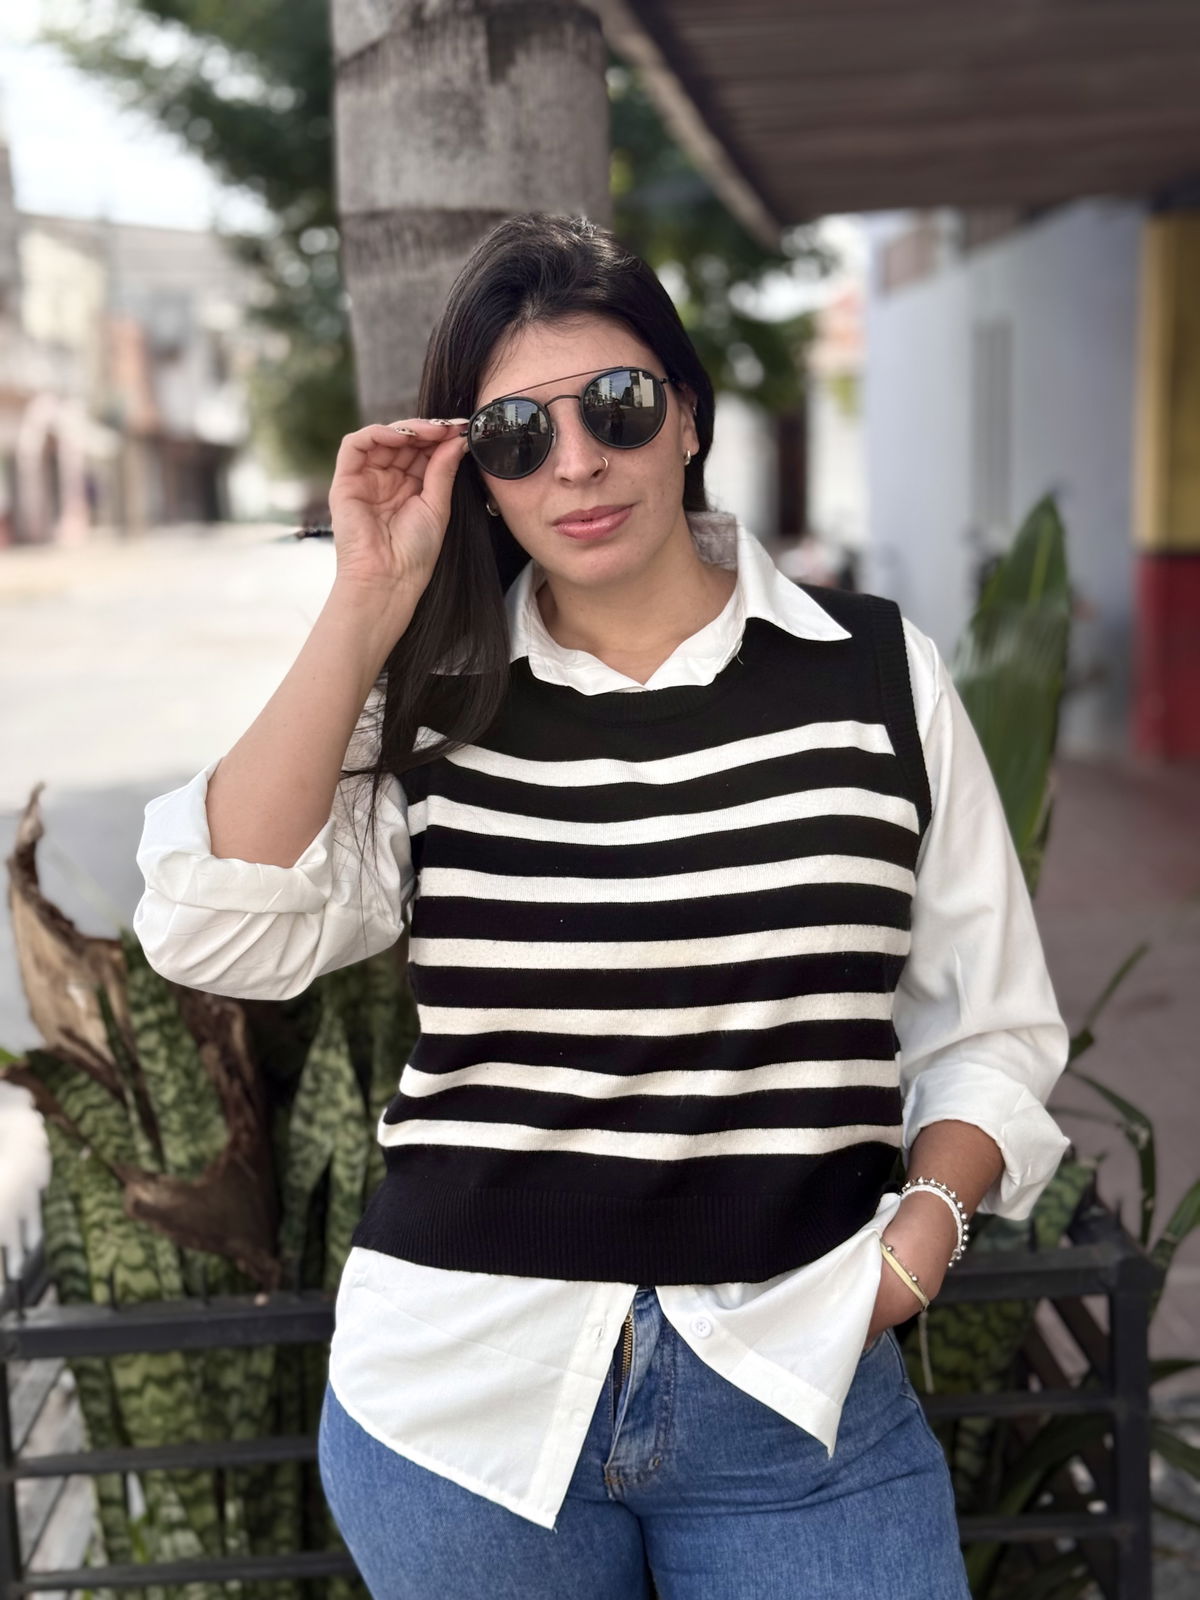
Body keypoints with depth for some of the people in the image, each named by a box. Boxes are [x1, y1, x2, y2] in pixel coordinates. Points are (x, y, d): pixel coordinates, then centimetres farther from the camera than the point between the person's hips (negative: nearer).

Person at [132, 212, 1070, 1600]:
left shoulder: (876, 675, -1)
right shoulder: (429, 702, 0)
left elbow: (989, 1028, 6)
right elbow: (216, 933, -14)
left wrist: (927, 1222, -11)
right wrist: (364, 611, -12)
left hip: (794, 1394, 0)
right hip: (461, 1394, 1)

**Exercise**
Set down every record word for word and leave out the pictures.

**Problem solution**
Body keypoints with depth for some of the people in the image, each named by a box. Boxes are [x1, y1, x2, y2] in pixel coordinates. Points are (x, y, d): pixel coordinates, then centimetres farther from the camera than the point between the person's hips (negative: nearer).

Person at [132, 212, 1070, 1600]:
left shoulder: (876, 675, -1)
right shoulder: (429, 702, 0)
left elbow: (989, 1028, 6)
right elbow: (216, 933, -14)
left wrist: (927, 1222, -11)
right wrist: (364, 611, -12)
left hip: (794, 1394, 0)
right hip: (461, 1394, 1)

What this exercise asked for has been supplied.